> _ENTRIES SHOWN_:
== Segment start ==

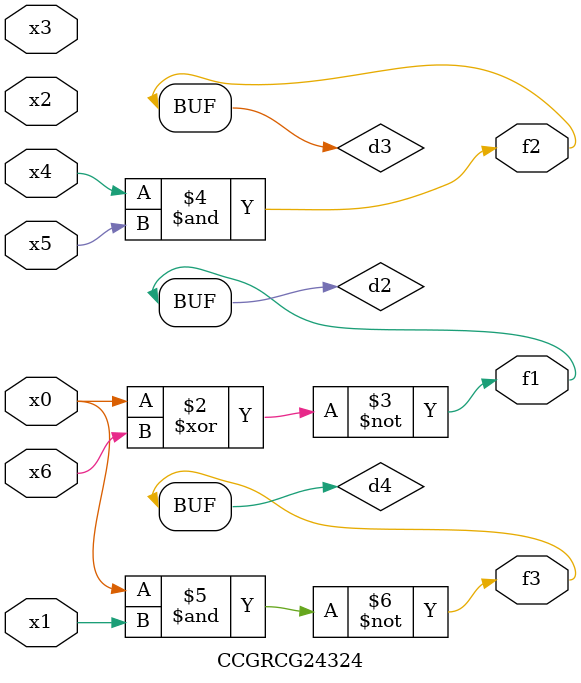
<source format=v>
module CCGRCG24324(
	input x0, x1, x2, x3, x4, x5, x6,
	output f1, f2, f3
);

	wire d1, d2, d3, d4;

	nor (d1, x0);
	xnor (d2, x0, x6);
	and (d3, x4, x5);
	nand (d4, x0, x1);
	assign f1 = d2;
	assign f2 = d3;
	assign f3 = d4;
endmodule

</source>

== Segment end ==
== Segment start ==

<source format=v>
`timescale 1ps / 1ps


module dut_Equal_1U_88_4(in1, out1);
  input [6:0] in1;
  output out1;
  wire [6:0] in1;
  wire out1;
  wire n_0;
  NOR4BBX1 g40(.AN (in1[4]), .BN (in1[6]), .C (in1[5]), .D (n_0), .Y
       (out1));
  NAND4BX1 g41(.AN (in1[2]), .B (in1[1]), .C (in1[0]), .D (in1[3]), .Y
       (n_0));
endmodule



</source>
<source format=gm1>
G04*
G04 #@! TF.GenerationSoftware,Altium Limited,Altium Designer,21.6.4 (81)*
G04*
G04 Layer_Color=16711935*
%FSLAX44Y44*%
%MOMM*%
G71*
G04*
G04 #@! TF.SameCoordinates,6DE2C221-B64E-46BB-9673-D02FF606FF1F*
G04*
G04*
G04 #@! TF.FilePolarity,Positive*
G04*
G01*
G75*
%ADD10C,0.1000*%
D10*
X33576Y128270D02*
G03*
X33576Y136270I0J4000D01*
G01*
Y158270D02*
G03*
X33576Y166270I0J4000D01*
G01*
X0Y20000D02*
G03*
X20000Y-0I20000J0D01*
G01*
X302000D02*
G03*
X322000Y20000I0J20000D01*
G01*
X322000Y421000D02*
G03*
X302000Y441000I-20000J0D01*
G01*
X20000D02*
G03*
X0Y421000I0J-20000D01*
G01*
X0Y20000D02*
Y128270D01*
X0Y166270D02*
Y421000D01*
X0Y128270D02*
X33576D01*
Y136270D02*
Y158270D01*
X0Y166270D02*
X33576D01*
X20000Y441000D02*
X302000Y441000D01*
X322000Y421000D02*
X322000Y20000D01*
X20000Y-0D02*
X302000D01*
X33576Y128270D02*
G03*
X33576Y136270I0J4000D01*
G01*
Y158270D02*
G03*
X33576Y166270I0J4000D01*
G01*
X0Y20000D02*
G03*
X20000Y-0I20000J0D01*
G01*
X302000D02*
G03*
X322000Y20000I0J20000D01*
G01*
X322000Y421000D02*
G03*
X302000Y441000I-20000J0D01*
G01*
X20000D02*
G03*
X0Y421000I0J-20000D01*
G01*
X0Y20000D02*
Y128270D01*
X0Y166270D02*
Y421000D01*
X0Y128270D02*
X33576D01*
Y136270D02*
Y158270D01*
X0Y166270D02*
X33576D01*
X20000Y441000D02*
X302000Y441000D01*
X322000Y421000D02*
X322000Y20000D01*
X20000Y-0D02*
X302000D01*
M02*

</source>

== Segment end ==

> _WHAT NEEDS TO BE DONE_: Among the lines above, find each one containing the string "wire" and copy it.

> _RESULT_:
	wire d1, d2, d3, d4;
  wire [6:0] in1;
  wire out1;
  wire n_0;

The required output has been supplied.